I'm hoping that the spot where it connects to the light body at the rim will allow enough heat to dissipate off to prevent damage on longer rides. I was even digging around ebay, looking for a 30mm 12v cpu fan to mount on the back of the drop-in module to keep it cool while running. I could drill some holes on the bottom of the light body for air ventilation. I would prefer not to have to do this though.

Unknown Cyclist

You are confusing power in with power out, they are different because the module is not 100% efficient.

The important thing is what the regulator is supplying the LED and the efficiency of the regulator.

If it's drawing 0.4A @ 12v then yes, the power consumption is 4.8W.

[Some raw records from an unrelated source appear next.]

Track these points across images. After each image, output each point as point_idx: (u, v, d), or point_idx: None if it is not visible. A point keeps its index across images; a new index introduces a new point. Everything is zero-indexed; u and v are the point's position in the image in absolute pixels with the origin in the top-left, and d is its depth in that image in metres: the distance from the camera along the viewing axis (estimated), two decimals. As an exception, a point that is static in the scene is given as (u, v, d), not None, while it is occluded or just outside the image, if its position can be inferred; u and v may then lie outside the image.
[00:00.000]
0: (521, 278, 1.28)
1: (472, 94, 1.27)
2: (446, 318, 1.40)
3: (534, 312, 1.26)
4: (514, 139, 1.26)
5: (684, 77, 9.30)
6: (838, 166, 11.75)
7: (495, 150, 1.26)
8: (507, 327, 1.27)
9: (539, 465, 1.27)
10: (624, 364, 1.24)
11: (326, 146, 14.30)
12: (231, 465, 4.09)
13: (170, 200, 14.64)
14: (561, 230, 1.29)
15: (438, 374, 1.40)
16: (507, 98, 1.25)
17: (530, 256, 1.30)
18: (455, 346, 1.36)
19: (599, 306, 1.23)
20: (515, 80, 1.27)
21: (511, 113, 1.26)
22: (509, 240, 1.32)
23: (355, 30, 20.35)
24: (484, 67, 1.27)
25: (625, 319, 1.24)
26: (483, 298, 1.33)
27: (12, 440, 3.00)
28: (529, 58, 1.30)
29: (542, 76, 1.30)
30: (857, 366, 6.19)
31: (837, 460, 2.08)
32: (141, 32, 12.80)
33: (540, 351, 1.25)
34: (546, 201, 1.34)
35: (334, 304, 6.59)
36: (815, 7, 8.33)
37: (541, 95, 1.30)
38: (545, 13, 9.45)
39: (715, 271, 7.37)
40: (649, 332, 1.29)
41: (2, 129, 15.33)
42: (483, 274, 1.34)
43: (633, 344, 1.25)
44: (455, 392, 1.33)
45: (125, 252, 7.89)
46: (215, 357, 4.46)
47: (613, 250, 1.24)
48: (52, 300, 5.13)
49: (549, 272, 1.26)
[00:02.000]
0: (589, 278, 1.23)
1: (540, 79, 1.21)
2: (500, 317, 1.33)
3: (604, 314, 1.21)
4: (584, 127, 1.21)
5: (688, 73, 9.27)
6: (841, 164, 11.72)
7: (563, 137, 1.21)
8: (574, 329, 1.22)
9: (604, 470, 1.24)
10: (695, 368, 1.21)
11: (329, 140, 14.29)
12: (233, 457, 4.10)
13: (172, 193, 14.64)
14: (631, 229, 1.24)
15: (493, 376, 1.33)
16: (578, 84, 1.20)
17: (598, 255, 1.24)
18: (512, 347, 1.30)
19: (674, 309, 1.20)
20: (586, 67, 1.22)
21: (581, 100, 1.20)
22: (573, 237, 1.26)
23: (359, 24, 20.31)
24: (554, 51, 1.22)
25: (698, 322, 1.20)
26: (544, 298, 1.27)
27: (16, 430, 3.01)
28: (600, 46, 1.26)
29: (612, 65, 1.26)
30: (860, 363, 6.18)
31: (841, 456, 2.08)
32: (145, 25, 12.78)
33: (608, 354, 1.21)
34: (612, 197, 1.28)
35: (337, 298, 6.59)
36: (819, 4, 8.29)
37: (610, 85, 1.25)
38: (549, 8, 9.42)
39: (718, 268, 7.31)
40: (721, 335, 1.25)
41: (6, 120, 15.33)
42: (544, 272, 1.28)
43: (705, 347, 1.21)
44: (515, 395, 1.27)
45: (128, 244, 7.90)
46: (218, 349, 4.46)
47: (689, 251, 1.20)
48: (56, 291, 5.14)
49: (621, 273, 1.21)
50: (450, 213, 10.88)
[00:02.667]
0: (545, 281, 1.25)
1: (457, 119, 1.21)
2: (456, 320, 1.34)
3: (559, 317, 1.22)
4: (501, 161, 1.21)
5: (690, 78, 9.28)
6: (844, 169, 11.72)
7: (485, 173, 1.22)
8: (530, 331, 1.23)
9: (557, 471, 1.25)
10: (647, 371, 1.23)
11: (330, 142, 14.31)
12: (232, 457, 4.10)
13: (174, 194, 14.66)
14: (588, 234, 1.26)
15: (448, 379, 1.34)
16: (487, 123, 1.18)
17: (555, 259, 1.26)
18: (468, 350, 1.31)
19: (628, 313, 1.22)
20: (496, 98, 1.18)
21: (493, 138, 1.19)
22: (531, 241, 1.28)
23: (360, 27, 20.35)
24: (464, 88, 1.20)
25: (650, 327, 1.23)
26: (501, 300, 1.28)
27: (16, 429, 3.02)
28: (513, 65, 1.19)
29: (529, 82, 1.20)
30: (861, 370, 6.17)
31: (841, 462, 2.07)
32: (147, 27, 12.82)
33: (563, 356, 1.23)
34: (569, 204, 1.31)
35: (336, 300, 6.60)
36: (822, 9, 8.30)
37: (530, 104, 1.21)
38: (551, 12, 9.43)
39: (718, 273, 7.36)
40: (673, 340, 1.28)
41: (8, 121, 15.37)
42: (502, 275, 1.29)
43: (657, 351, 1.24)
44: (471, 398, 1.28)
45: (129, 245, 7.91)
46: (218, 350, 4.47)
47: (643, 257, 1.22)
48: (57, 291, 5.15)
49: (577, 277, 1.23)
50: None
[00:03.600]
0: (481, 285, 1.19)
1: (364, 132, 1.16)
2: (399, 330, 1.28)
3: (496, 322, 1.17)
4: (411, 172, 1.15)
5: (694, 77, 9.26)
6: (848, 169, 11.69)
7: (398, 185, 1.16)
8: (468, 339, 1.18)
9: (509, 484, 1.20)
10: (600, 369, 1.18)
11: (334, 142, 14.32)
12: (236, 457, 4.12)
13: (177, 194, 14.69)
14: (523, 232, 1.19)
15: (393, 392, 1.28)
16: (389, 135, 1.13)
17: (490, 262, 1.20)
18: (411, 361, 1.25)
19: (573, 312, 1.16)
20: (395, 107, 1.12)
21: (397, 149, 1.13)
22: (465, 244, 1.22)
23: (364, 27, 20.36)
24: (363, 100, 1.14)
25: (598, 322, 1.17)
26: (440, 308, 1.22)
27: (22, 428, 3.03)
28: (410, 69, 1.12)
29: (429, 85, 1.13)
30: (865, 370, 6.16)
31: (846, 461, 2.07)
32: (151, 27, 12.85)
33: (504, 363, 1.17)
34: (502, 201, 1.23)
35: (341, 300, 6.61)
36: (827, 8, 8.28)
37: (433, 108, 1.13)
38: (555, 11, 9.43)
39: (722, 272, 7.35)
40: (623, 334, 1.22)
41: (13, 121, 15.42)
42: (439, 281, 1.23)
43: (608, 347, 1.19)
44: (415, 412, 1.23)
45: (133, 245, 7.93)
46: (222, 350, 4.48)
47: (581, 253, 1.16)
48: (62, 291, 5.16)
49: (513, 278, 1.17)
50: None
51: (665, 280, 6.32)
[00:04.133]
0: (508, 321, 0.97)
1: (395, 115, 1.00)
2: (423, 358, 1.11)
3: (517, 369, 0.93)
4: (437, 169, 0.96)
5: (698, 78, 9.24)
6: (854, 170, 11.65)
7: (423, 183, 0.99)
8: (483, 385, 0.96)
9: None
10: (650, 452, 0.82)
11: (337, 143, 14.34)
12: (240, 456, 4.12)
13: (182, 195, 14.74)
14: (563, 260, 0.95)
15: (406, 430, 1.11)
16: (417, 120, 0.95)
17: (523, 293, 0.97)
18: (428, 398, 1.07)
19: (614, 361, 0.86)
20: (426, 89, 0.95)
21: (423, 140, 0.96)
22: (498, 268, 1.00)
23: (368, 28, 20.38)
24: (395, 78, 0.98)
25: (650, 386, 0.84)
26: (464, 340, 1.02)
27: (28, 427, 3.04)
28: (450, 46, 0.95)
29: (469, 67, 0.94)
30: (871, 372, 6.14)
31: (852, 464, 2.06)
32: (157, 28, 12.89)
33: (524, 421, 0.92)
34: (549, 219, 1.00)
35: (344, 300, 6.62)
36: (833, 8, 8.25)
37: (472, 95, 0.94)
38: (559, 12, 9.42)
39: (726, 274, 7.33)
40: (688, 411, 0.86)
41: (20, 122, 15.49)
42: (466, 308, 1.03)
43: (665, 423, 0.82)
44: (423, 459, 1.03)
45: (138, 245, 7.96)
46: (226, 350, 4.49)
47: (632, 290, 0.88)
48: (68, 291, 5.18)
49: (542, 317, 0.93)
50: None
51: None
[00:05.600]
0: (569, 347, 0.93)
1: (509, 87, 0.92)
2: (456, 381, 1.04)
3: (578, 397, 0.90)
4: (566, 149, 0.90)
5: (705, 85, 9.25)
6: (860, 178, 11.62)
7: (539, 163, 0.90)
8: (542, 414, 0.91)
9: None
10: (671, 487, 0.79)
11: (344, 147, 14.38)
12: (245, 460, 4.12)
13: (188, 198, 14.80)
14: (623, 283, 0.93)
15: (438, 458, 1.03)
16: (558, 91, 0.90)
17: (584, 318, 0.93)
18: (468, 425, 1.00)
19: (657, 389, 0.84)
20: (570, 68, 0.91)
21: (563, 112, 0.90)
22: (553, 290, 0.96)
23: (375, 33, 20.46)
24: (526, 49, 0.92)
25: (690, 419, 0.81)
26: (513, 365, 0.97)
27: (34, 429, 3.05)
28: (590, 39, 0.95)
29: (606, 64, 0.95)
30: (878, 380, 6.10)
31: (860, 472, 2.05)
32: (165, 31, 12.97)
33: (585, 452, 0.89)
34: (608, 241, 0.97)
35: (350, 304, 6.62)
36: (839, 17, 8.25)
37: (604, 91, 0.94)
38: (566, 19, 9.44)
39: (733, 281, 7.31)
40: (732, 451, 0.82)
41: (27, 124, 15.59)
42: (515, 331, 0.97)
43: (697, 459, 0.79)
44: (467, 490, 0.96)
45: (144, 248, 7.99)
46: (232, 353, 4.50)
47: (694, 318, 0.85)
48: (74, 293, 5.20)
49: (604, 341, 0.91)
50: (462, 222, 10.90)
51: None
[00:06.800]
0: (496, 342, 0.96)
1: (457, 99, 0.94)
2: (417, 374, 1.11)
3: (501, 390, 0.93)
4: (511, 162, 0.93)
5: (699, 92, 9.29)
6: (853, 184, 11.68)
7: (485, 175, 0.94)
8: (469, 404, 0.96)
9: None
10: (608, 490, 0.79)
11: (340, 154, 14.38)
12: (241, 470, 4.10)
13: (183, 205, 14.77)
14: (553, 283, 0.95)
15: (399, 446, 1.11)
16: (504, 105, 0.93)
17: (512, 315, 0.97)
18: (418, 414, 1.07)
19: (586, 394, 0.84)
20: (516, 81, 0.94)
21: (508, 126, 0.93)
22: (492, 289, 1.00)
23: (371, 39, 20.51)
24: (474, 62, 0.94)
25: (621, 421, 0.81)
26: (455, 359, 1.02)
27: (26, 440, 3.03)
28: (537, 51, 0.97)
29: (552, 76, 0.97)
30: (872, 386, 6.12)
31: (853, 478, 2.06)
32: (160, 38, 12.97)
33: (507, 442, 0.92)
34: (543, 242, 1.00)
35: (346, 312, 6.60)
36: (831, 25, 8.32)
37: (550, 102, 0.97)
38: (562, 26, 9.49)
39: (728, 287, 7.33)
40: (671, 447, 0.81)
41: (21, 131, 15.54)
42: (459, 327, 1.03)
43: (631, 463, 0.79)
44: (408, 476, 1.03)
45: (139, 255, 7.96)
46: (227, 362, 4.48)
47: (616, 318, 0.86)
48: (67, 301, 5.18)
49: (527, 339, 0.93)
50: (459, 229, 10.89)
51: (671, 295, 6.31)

If it's supplying 750mA @ about 3.5v the power consumed will be 2.6W.

All of this is conjecture, I'm simply suggesting that checking the efficiency of the module throughout it's input range could yield better results - IF the amount of power used by the light is of concern to you.

Patriot

True, the efficiency matters a great deal. The less power converted to light, then the more current needs to be removed as heat.

As a guess (if I remember), doesn't it take about 3.5w to produce 250 lumen? (in a 100% ideal circuit)

If so, I can see the other 1w getting lost as heat, giving it an overall power to light conversion efficiency of about 75-80%. This is about what good quality LED's provide if I remember right. I could be totally wrong though, but I read somewhere that should be about right.

My point was, if it was using upwards of 700mA, then it would only have an efficiency of about 35-40%, which is very poor for an LED. That sounds more like the efficiency of a halogen.

Anyway, all this is rather moot.

I just purchased the drop-in unit, and a larger 35mm reflector to make it fit in my light body.

What I'm wondering now, is where would be a good spot to attach my -/GND wire?

Unknown Cyclist

The voltage that any given LED requires to run at a set current will vary from one LED to another - check the LED spec sheets.

It's not the efficiency of the LED that is in question, it's the efficiency of the regulator that is.

You have to take both into account and while you can't change the efficiency of the LED, you can at least check the efficiency of the regulator through it's voltage range.

You'll have some power turned into heat inside the LED, but you may well lose a greater amount of power in the regulator.

The regulator may have good efficiency at one point in the input voltage range and be very poor elsewhere, it's not uncommon, some of mine do.